Mala compañía digo yo, es lo que hay. Una de esas cosas, una de las tremendas insensateces de esta sociedad, es el trato que se les da a los viejos. Cuando uno ve cómo esta sociedad, es decir nosotros, cuando uno ve que esta sociedad trata así a sus viejos llega a aceptar que este eslogan del se usa y se tira es tan aplicable al hombre como a un tampax o un envase retornable porque esta sociedad, o sea nosotros, al hombre y a la mujer, después de sacarles todo el jugo, acostumbra a condenarlos al pacto del hambre, a humillarlos, a arrinconarlos y abandonarlos.

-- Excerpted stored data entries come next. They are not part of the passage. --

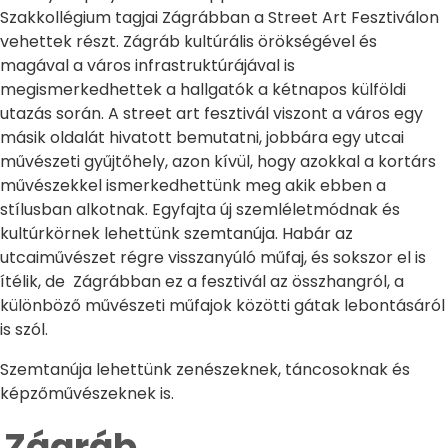
Szakkollégium tagjai Zágrábban a Street Art Fesztiválon
vehettek részt. Zágráb kultúrális örökségével és
magával a város infrastruktúrájával is
megismerkedhettek a hallgatók a kétnapos külföldi
utazás során. A street art fesztivál viszont a város egy
másik oldalát hivatott bemutatni, jobbára egy utcai
művészeti gyűjtőhely, azon kívül, hogy azokkal a kortárs
művészekkel ismerkedhettünk meg akik ebben a
stílusban alkotnak. Egyfajta új szemléletmódnak és
kultúrkörnek lehettünk szemtanúja. Habár az
utcaiművészet régre visszanyúló műfaj, és sokszor el is
ítélik, de Zágrábban ez a fesztivál az összhangról, a
különböző művészeti műfajok közötti gátak lebontásáról
is szól.
Szemtanúja lehettünk zenészeknek, táncosoknak és
képzőművészeknek is.
Zágráb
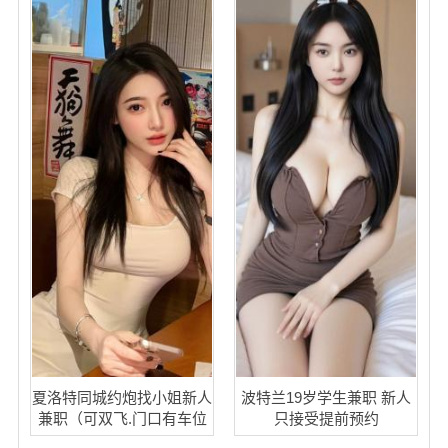
夏洛特同城约炮找小姐新人
波特兰19岁学生兼职 新人
兼职（可双飞.门口有车位
只接受提前预约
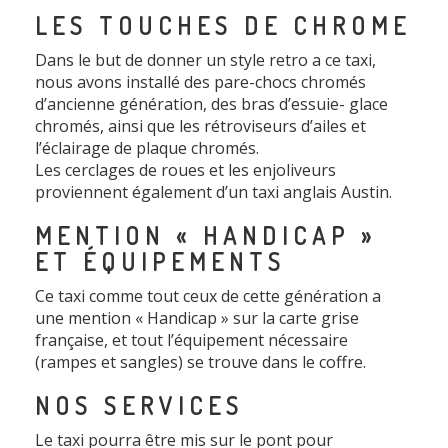
LES TOUCHES DE CHROME
Dans le but de donner un style retro a ce taxi,
nous avons installé des pare-chocs chromés
d’ancienne génération, des bras d’essuie- glace
chromés, ainsi que les rétroviseurs d’ailes et
l’éclairage de plaque chromés.
Les cerclages de roues et les enjoliveurs
proviennent également d’un taxi anglais Austin.
MENTION « HANDICAP »
ET ÉQUIPEMENTS
Ce taxi comme tout ceux de cette génération a
une mention « Handicap » sur la carte grise
française, et tout l’équipement nécessaire
(rampes et sangles) se trouve dans le coffre.
NOS SERVICES
Le taxi pourra être mis sur le pont pour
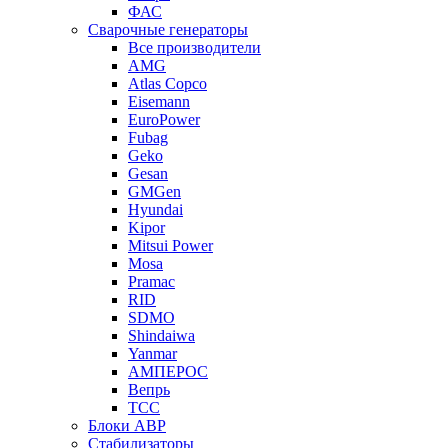
ФАС
Сварочные генераторы
Все производители
AMG
Atlas Copco
Eisemann
EuroPower
Fubag
Geko
Gesan
GMGen
Hyundai
Kipor
Mitsui Power
Mosa
Pramac
RID
SDMO
Shindaiwa
Yanmar
АМПЕРОС
Вепрь
ТСС
Блоки АВР
Стабилизаторы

Y esto no solo es una canallada, es peor es mucho peor, es una demostración palpable de la estupidez de esta sociedad. Porque por un lado aquellos que hoy se sienten jóvenes han de reconocer que con el transcurso del tiempo a lo más que pueden aspirar es a envejecer con dignidad y difícilmente podrán hacerlo si los que hoy son jóvenes no ayudan a los que hoy son viejos a envejecer con esta dignidad. Esto por un lado y por el otro qué quieren que les diga, a mí personalmente siempre me pareció estúpido y criminal el quemar los libros, destruir los archivos, pisotear el conocimiento o despreciar la experiencia. Y esto es lo que esta sociedad, o sea nosotros, hacemos cada día con los viejos.
Esto lo cuento porque viene a colación de esta historia escrita para esos niños que llegaron más lejos porque salieron antes: los viejos.